Technical writers need to be aware of the preprocessing steps involved with the knowledge base content while deploying any GenAI-based agents. The vendor/developer implementing the GenAI-based agent can provide you with the list of preprocessing steps for your content. It is vital to understand how variables, snippets, tables, code snippets, and content labels are preprocessed before they are sent for further processing in the RAG framework. Technical writers should also seek information from vendors/developers on the content chunking strategies of their tool.

Next steps

The shift in customer behavior to accessing your content via GenAI-based agents calls for a content revamp. Your customers can now choose the format of the response they get from the GenAI, such as bullet points, tables, language preferences, and so on.

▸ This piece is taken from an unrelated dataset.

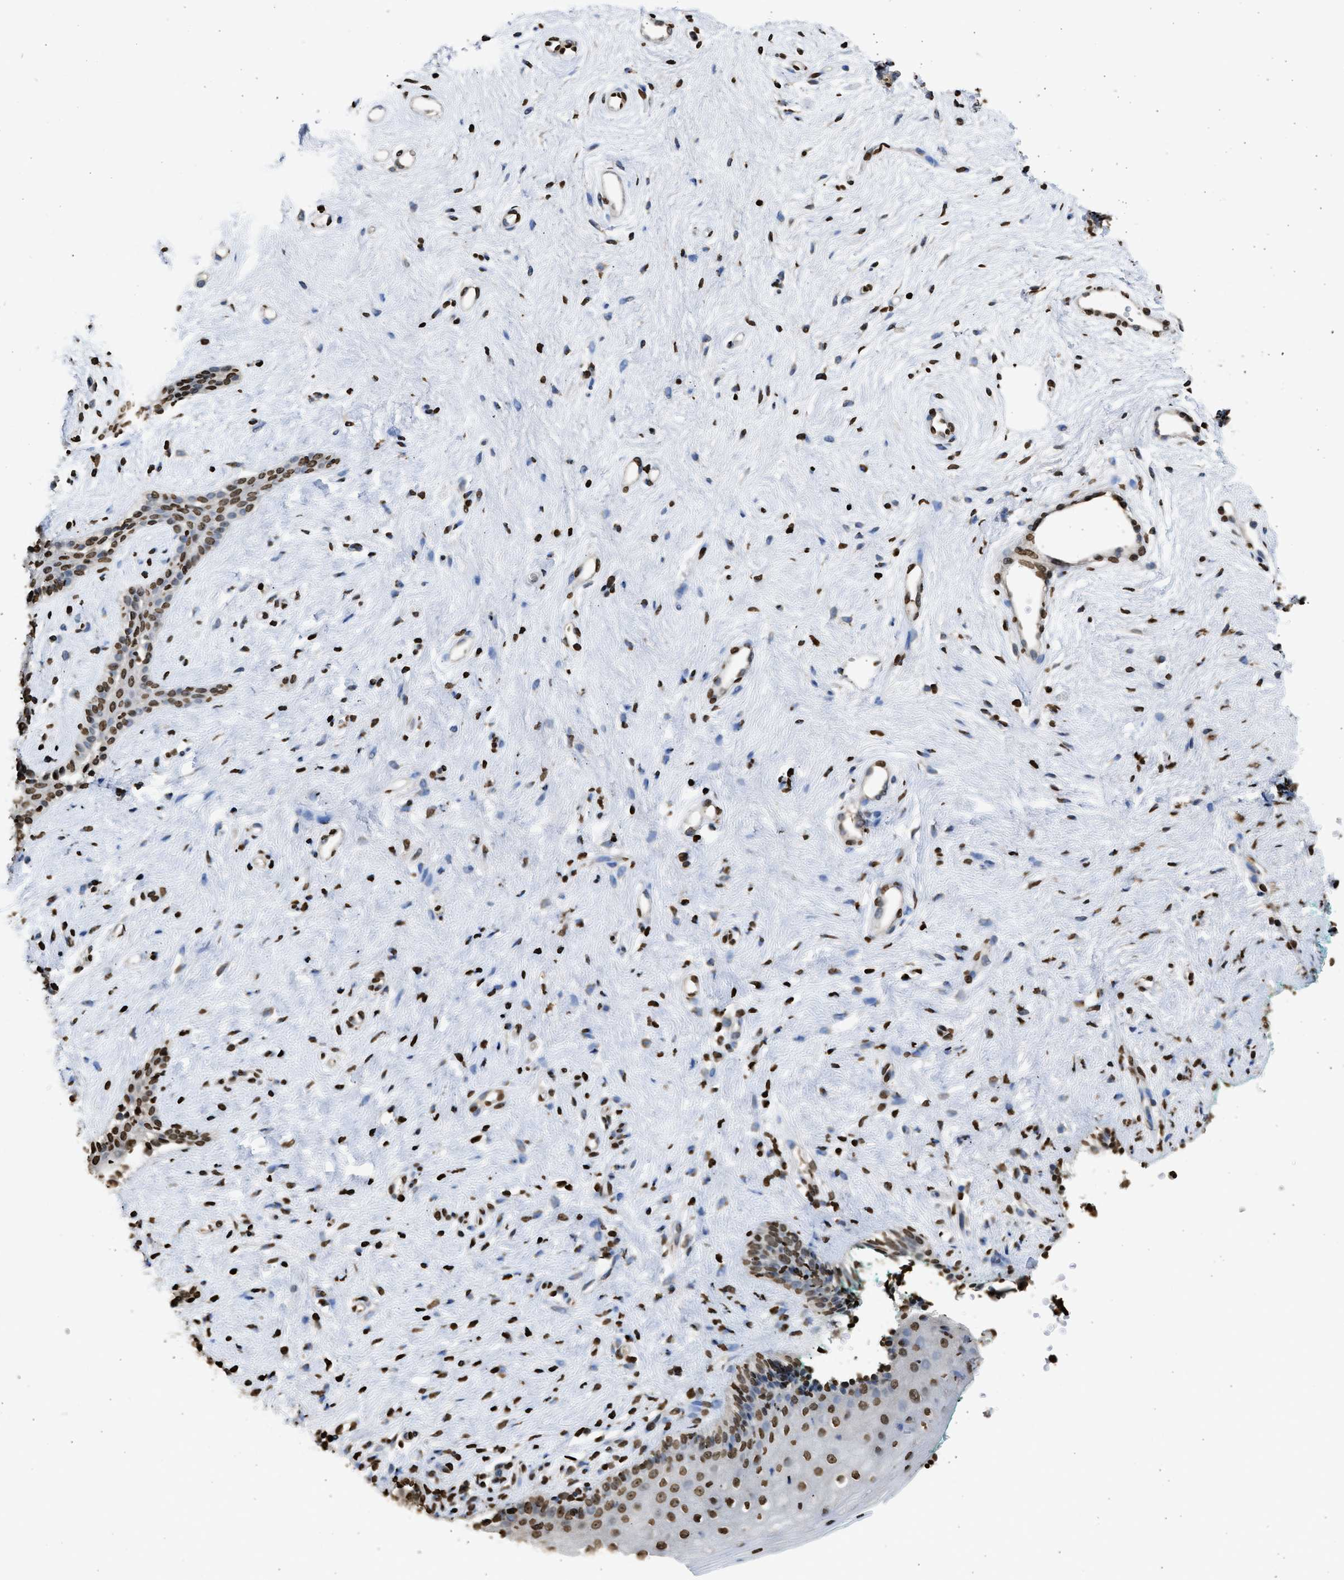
{"staining": {"intensity": "moderate", "quantity": ">75%", "location": "nuclear"}, "tissue": "vagina", "cell_type": "Squamous epithelial cells", "image_type": "normal", "snomed": [{"axis": "morphology", "description": "Normal tissue, NOS"}, {"axis": "topography", "description": "Vagina"}], "caption": "A brown stain labels moderate nuclear staining of a protein in squamous epithelial cells of benign human vagina.", "gene": "RRAGC", "patient": {"sex": "female", "age": 44}}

Thus, writing content in a generic format and conversational style will help GenAI-based agents produce appropriate responses based on your customer persona and their personal preferences. After the content audit, the technical writing team should evaluate and prioritize efforts to strengthen their knowledge base content to cater to the needs of GenAI-based agents. If this requires a major revamp of your entire knowledge base, it is advisable to involve information architects.

Conclusion

A content audit is a must before deploying GenAI-based agents on your knowledge base. The existing knowledge base content must be revamped to cater to the characteristics of your GenAI-based agent. Having timely and accurate content builds trust in your knowledge base, which enables GenAI to provide reliable and consistent responses. Utilizing consistent business terms across your knowledge base will empower GenAI to generate responses with utmost clarity and reduce hallucination.

Let’s get your content ready for GenAI-based agents to engage with your customers for a richer knowledge experience.